Thanks to everyone who took time from their busy schedules to attend the conference and contribute to its success. Esso-branded resellers clearly demonstrated their commitment to ‘Leading the Way’ in exploring different avenues to continue fostering a culture of excellence in their respective organizations.

Fun shots from the conference

3-Star Safety Program Unveil First Recipients

In February of this year, the Operations team unveiled the 3-Star Safety program, the sister program to the 3-star Sales program.

The 3-star safety program has two levels. The first is for the reseller branch to be certified. Once this is achieved, then individuals are able to be nominated for an individual award. At the recent Operations “Leading the Way” conference, the first recipients of this award were announced.

To be eligible for the site-level certification, the following must be in place:

  • A functioning safety management program
  • Documented safety meetings
  • Attendance from the organization at a recognized safety conference in 2017

The organizations that qualified and received their certification are:

  • Le groupe pétrolier Harnois
  • Dowler Karn Ltd
  • McDougall Energy

As a result of qualifying as an organization, the following nominated individuals received the Esso 3-Star Safety award:

Neil Flegel, General Manager Operations, Dowler Karn Ltd.

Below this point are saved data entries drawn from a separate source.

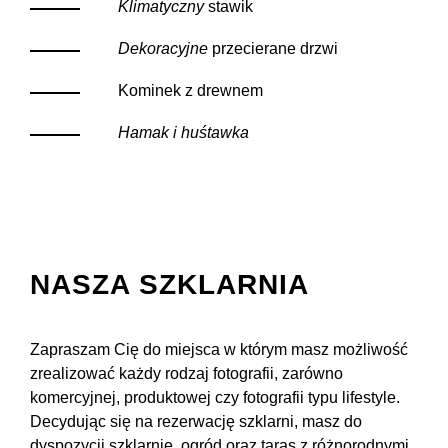
Klimatyczny
stawik
Dekoracyjne
przecierane drzwi
Kominek z drewnem
Hamak i huśtawka
NASZA SZKLARNIA
Zapraszam Cię do miejsca w którym
masz możliwość
zrealizować każdy rodzaj fotografii,
zarówno
komercyjnej, produktowej czy fotografii typu lifestyle.
Decydując się na rezerwację szklarni, masz do
dyspozycji szklarnię, ogród oraz taras z różnorodnymi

Neil has played a key role in introducing Dowler Karn to safety initiatives and organizations. He has worked to ensure safety of staff and customers and recently spent numerous days on trucks to experience drivers’ daily challenges; identifying concerns and implementing changes to protect workers. He is currently working on a Driver Reward Program. He has also been very involved with outside organizations to bring safety to the public.

To quote Neil: (Safety) training is considered an essential success factor and will continue on a regular basis.

Richard Masse, Driver Sault Ste. Marie Operations, McDougall Energy

Richard has had a near flawless 15 year safety-minded career with McDougall Energy. He applies Stop, Think & Act naturally – resulting in consistently high performance in following operating procedures and scoring extremely well during job observations. When others speak of him the following quotes were used: “No detail is left undone when it comes to safety”; “Richard works in a safe manner and leads by example!“ A retail site manager at McDougall adds, “Richard always follows the proper procedures for off-loading fuel and never misses a step, right down to placing the safety pylons to block off the area in which he is working.  Richard ensures that he leaves the delivery site in the same condition as when he arrived or better if any hazards were identified and rectified.”

Richard Royal, Corporate Driver training and Development Manager
McDougall Energy

 Richard is a leader in the Job Observation Program, and leads the charge in conducting JO’s in the field. As a driver trainer, he has worked with or trained over 170 drivers since 2015 to ensure everyone undergoes comprehensive training before they get on the road. He is quick to point out when something looks wrong or questionable and is known to always ask “What could go wrong?”. He has been a leader in the development and implementation of standard operating procedures within McDougall Energy.

I trust Richard’s expertise to start all our new drivers on the right foot and I couldn’t imagine trusting anyone else with such an important and challenging task. Richard’s 3 stars are always in display: knowledge, professionalism and charisma!” Ryab Saari, Corporate Distribution Manager, McDougall Energy

Congratulations to the Resellers and our new 3-Star Safety individual winners on this accomplishment.